4 years ago I learned about one of the deadliest garment factory accidents in history. It was around the same time I started The Style Saver. I had just started the blog based around the entire idea of being frugal, so most of my purchases were from labels that are now considered “fast fashion”. Over 1000 people lost their lives in that accident at the Rana Plaza Building, the majority of those being factory workers that worked within the plaza. Over the next few months, it was revealed that several of those companies produced their clothing in the Rana Plaza, the very same brands that hung in my closet and sat on my shoe rack. I felt sick, and I felt angry, and I felt I could do better. It was the beginning of my journey to educate myself on the real cost of my purchasing decisions, and what I could do to make a positive change in my life and for the lives of others.
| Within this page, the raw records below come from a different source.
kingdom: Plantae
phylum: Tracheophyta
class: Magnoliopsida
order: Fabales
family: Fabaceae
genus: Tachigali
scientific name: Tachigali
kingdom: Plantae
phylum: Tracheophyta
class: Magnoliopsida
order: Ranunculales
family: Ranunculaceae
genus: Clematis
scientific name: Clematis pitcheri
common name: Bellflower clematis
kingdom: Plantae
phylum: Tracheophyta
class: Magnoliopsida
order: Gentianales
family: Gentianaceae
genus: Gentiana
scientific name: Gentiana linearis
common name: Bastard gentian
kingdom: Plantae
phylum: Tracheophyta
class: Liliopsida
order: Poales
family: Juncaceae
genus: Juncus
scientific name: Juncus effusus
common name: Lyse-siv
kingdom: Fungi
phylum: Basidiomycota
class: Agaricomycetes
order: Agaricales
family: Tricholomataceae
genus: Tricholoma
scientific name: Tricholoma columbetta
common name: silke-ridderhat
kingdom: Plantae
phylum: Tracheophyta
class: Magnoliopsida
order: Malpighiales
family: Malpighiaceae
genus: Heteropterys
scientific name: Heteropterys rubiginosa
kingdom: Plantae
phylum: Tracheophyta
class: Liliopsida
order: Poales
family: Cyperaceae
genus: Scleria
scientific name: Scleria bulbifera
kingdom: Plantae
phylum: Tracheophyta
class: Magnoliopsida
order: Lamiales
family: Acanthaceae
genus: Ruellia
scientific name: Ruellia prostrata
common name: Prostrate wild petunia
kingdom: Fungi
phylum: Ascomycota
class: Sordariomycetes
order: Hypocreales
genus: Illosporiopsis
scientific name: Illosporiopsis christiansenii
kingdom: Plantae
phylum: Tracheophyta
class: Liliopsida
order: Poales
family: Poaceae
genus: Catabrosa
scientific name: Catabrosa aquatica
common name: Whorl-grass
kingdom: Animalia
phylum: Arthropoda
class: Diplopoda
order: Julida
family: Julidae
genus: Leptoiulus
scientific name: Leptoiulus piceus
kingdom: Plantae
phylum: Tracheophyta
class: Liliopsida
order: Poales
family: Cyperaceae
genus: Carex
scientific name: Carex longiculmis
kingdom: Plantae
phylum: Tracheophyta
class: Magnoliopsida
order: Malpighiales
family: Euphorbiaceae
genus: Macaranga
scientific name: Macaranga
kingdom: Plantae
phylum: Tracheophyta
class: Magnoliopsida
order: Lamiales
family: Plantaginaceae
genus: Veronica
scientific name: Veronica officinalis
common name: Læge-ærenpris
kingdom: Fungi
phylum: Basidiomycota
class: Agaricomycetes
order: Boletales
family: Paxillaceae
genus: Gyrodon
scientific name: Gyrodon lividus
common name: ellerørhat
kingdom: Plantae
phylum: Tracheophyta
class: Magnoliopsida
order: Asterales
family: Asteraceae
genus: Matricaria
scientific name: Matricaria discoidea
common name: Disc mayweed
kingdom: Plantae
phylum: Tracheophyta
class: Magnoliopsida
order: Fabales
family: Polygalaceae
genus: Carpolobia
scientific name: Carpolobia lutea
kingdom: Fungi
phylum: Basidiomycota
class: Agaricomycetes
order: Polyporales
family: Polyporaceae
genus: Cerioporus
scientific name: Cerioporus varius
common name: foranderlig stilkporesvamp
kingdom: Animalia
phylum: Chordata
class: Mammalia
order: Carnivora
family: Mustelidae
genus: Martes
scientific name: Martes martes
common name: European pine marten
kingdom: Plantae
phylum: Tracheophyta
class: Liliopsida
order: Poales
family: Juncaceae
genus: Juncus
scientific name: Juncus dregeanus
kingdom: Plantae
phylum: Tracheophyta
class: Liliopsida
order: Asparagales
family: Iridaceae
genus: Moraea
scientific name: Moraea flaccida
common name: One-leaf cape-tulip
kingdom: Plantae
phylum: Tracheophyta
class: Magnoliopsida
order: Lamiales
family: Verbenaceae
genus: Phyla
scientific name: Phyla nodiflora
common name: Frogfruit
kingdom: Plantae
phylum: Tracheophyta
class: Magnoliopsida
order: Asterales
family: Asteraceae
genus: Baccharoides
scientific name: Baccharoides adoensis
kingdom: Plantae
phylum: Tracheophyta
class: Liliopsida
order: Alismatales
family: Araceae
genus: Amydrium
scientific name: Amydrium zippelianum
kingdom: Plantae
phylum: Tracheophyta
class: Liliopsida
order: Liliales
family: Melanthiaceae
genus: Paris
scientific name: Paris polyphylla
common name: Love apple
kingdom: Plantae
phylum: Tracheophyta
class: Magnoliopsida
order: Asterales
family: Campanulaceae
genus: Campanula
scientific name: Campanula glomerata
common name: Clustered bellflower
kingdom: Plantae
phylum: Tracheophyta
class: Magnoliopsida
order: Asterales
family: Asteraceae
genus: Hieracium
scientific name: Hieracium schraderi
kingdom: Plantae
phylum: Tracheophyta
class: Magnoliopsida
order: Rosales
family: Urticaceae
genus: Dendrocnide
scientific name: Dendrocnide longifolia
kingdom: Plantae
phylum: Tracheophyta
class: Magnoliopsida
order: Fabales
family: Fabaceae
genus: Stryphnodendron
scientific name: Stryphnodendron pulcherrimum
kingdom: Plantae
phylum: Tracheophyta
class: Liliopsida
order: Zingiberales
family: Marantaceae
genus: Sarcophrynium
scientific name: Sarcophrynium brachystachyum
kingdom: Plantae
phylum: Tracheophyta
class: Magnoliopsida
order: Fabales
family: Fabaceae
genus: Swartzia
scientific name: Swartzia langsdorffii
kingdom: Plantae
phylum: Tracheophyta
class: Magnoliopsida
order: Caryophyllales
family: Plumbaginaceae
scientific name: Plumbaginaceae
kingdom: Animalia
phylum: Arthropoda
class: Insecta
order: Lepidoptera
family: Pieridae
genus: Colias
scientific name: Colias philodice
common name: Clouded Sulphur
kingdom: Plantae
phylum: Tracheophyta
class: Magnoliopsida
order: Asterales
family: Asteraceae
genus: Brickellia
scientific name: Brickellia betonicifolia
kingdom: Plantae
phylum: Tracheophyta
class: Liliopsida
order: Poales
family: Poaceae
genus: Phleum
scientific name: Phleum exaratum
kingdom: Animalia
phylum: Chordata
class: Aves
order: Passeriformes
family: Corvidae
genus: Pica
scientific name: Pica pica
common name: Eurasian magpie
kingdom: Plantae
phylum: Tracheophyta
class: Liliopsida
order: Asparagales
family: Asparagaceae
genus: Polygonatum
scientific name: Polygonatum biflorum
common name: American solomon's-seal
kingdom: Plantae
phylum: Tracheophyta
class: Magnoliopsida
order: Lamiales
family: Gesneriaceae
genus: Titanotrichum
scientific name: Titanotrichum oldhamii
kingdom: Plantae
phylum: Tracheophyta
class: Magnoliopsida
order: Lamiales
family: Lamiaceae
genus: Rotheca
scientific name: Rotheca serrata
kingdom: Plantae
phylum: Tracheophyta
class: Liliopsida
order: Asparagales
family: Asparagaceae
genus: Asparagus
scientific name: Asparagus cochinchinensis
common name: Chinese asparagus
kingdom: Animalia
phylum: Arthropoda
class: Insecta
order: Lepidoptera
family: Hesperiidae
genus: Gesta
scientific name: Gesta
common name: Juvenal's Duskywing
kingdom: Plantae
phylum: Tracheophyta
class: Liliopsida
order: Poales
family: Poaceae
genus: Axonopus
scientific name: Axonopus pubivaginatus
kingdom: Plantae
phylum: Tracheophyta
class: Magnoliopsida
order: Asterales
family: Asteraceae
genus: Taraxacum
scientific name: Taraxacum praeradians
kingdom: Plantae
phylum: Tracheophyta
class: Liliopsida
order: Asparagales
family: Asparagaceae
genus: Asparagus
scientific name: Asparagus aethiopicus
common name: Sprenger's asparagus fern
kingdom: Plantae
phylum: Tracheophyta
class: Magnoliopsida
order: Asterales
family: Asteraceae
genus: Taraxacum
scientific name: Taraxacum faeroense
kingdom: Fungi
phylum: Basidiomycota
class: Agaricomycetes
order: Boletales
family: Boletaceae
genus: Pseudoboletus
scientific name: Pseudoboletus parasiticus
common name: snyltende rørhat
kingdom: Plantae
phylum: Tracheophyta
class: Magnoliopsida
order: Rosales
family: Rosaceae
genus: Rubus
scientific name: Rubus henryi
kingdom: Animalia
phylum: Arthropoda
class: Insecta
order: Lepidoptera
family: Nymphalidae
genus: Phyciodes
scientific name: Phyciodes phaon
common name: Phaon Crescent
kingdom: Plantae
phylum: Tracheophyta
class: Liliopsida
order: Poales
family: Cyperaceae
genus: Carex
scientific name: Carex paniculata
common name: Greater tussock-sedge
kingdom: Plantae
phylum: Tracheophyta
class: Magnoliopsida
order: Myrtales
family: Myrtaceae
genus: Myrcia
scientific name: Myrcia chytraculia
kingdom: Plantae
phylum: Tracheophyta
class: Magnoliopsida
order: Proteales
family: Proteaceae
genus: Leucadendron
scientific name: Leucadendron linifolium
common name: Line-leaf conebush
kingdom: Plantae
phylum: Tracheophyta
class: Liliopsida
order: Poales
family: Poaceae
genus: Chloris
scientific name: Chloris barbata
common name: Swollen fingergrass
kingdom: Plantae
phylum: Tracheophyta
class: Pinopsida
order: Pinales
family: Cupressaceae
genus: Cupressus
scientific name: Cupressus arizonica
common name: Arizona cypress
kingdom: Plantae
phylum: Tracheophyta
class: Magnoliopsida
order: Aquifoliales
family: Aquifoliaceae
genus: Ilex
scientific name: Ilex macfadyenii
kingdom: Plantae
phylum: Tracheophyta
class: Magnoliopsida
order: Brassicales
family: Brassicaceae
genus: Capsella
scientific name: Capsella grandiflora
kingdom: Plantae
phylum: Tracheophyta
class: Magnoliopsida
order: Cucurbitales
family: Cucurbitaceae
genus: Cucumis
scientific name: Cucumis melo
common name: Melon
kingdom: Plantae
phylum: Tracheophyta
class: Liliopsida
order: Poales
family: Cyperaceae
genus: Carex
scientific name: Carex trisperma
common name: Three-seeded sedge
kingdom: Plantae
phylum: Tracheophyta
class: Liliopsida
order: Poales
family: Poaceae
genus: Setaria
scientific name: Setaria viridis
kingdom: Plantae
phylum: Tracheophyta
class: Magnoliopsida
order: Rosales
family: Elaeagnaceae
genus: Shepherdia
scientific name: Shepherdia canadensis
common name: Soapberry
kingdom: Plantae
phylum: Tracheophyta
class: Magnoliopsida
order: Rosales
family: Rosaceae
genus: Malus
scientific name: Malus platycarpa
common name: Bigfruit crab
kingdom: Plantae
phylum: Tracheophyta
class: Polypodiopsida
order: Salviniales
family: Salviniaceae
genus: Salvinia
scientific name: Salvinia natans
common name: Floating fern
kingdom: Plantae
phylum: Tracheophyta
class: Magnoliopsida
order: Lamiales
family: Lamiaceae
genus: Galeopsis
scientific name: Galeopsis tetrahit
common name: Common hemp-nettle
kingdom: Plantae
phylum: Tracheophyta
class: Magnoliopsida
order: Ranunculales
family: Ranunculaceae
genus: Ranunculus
After watching The True Cost documentary (which, by the way, if you haven’t seen, do yourself a favour and line it up on Netflix tonight – EVERYONE needs to see it) and learning more horrors of the fast fashion world, I was even more frustrated. Because of our overconsumption, we were creating the fast fashion world. I was the one okay with purchasing a $10 shirt, wearing it once, and tossing it the next. That’s when I started to thrift, shop secondhand, and donate clothes, but I felt like my small contribution would never be enough to truly inspire change.
How can I make even the slightest difference as one consumer?
As I asked myself that question, I took a look in my closet. I donated more clothing, shoes, accessories, and purses I didn’t wear anymore. I sought out the advice of others, and I was challenged to do the 10×10 capsule wardrobe, where I would wear only 10 pieces of clothing for 10 days (coming up in May!). I hosted a blogger closet sale, and it opened up discussions on overconsumption and how there’s no seemingly quick fix to stop it.
I vowed to cut out fast fashion, cold turkey.
Today marks the 4th anniversary of the Rana Plaza Factory collapse, where over 1000 people died in an accident that was completely preventable. Today is also the start of Fashion Revolution Week, a movement created to empower consumers to ask their favourite brands, #WhoMadeMyClothes and to demand transparency and accountability in the fashion industry. My journey to creating a meaningful and sustainable wardrobe begins with education and I’ll be sharing everything I learn with you on the Style Saver. By joining the Fashion Revolution, I’m making a pledge to shop ethically, think sustainably, and consume responsibly, and I hope to inspire others to do the same.